>>>>

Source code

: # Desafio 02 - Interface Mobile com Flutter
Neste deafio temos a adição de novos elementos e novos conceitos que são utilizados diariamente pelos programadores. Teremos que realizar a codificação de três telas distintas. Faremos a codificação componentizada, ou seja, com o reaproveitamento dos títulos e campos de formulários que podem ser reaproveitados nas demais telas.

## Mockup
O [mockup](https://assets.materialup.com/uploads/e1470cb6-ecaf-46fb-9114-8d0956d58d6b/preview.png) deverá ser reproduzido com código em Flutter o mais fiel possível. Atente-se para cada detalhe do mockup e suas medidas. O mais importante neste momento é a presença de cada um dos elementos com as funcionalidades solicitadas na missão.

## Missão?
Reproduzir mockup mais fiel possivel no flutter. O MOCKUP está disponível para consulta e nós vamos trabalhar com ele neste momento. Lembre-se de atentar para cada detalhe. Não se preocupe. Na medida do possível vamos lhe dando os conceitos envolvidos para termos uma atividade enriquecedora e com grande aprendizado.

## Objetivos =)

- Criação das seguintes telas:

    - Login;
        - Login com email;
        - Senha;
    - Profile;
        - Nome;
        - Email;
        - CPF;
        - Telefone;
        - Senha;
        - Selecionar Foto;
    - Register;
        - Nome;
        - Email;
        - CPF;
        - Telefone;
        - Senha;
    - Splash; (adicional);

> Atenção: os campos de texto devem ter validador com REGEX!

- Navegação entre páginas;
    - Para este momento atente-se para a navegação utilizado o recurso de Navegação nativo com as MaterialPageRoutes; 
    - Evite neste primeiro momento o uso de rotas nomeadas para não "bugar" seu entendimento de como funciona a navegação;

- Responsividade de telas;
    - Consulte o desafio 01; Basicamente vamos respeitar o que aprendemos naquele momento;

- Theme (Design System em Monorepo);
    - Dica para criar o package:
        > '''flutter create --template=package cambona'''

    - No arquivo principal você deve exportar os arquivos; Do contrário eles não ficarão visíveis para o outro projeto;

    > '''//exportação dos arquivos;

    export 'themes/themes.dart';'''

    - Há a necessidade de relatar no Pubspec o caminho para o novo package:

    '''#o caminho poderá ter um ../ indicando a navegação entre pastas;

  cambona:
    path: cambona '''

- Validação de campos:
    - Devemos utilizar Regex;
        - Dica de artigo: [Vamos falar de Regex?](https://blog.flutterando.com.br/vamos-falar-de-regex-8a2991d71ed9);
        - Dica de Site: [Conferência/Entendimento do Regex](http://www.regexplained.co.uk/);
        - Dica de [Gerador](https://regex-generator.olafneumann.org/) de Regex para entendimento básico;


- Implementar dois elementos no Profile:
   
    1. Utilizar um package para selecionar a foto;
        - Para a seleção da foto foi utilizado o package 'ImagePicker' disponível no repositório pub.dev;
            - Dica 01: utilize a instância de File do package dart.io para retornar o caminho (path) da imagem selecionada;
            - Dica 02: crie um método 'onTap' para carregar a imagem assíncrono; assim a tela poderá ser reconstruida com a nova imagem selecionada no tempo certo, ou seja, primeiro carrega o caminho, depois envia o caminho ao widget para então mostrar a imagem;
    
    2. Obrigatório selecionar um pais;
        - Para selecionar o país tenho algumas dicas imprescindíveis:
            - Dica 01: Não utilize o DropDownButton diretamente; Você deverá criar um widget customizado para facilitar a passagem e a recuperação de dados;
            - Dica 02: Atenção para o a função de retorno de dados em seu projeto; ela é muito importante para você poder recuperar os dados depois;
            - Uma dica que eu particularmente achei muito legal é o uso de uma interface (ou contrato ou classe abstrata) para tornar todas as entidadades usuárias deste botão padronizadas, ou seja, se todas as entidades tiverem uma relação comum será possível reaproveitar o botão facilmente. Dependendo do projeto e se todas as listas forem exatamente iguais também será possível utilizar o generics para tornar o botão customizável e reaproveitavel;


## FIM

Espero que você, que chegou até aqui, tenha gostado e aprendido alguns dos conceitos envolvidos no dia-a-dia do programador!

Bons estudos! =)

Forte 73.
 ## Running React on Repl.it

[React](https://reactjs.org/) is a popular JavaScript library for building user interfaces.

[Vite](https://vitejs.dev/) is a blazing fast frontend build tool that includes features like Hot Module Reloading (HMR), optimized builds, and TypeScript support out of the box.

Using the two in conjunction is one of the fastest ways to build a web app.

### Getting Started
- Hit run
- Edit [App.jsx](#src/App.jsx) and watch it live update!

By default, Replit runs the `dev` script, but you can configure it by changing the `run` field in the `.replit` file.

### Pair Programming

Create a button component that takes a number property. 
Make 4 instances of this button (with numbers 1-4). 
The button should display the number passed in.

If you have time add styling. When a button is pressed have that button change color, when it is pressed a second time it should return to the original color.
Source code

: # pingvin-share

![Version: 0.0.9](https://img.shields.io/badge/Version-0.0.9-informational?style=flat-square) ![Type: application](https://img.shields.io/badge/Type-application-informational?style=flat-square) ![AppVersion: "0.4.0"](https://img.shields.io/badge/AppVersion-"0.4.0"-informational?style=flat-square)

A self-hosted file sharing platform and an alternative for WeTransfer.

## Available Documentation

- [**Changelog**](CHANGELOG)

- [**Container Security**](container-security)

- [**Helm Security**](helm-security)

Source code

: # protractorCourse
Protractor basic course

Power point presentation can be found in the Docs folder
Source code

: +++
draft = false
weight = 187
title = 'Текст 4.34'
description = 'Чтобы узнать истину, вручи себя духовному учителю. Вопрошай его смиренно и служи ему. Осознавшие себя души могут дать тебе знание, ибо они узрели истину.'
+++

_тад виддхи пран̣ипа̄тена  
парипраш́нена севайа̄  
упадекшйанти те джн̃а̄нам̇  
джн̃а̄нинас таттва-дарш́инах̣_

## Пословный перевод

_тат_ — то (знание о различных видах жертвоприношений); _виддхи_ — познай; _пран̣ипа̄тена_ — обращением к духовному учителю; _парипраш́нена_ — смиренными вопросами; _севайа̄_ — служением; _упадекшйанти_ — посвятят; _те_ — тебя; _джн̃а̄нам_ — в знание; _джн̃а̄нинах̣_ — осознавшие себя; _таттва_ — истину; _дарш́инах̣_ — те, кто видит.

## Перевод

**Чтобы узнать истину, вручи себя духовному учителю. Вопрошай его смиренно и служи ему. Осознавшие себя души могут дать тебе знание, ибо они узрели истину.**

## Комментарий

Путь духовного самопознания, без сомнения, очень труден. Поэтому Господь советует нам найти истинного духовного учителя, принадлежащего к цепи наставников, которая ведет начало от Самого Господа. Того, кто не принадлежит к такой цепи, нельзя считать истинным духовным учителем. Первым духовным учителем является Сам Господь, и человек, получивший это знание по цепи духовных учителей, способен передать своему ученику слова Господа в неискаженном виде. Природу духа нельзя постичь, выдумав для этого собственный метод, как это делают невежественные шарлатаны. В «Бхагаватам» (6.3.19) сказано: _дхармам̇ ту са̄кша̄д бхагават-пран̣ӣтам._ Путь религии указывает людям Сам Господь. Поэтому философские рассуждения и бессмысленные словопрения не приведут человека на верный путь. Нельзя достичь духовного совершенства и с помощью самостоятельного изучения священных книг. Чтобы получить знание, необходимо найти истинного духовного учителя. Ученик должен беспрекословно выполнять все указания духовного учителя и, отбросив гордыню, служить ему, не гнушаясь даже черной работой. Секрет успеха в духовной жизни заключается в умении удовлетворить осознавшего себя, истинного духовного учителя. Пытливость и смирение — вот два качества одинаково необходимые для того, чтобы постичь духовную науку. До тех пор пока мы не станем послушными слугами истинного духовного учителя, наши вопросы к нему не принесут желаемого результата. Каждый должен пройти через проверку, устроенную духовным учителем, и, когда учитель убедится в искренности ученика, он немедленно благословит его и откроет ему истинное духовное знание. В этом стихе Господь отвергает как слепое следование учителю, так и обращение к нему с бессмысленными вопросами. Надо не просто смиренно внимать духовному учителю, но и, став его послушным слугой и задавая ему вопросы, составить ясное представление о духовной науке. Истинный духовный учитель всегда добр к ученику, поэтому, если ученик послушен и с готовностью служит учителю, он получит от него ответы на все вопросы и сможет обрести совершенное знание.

<<<<

* **PROBLEM**
From the material, copy out word for word the part that opens with the line containing "2. Obrigatório selecionar um pais;" and closes with the line containing "[React](https://reactjs.org/) is a", with both of those lines included.

* **ANSWER SECTION**
    2. Obrigatório selecionar um pais;
        - Para selecionar o país tenho algumas dicas imprescindíveis:
            - Dica 01: Não utilize o DropDownButton diretamente; Você deverá criar um widget customizado para facilitar a passagem e a recuperação de dados;
            - Dica 02: Atenção para o a função de retorno de dados em seu projeto; ela é muito importante para você poder recuperar os dados depois;
            - Uma dica que eu particularmente achei muito legal é o uso de uma interface (ou contrato ou classe abstrata) para tornar todas as entidadades usuárias deste botão padronizadas, ou seja, se todas as entidades tiverem uma relação comum será possível reaproveitar o botão facilmente. Dependendo do projeto e se todas as listas forem exatamente iguais também será possível utilizar o generics para tornar o botão customizável e reaproveitavel;


## FIM

Espero que você, que chegou até aqui, tenha gostado e aprendido alguns dos conceitos envolvidos no dia-a-dia do programador!

Bons estudos! =)

Forte 73.
 ## Running React on Repl.it

[React](https://reactjs.org/) is a popular JavaScript library for building user interfaces.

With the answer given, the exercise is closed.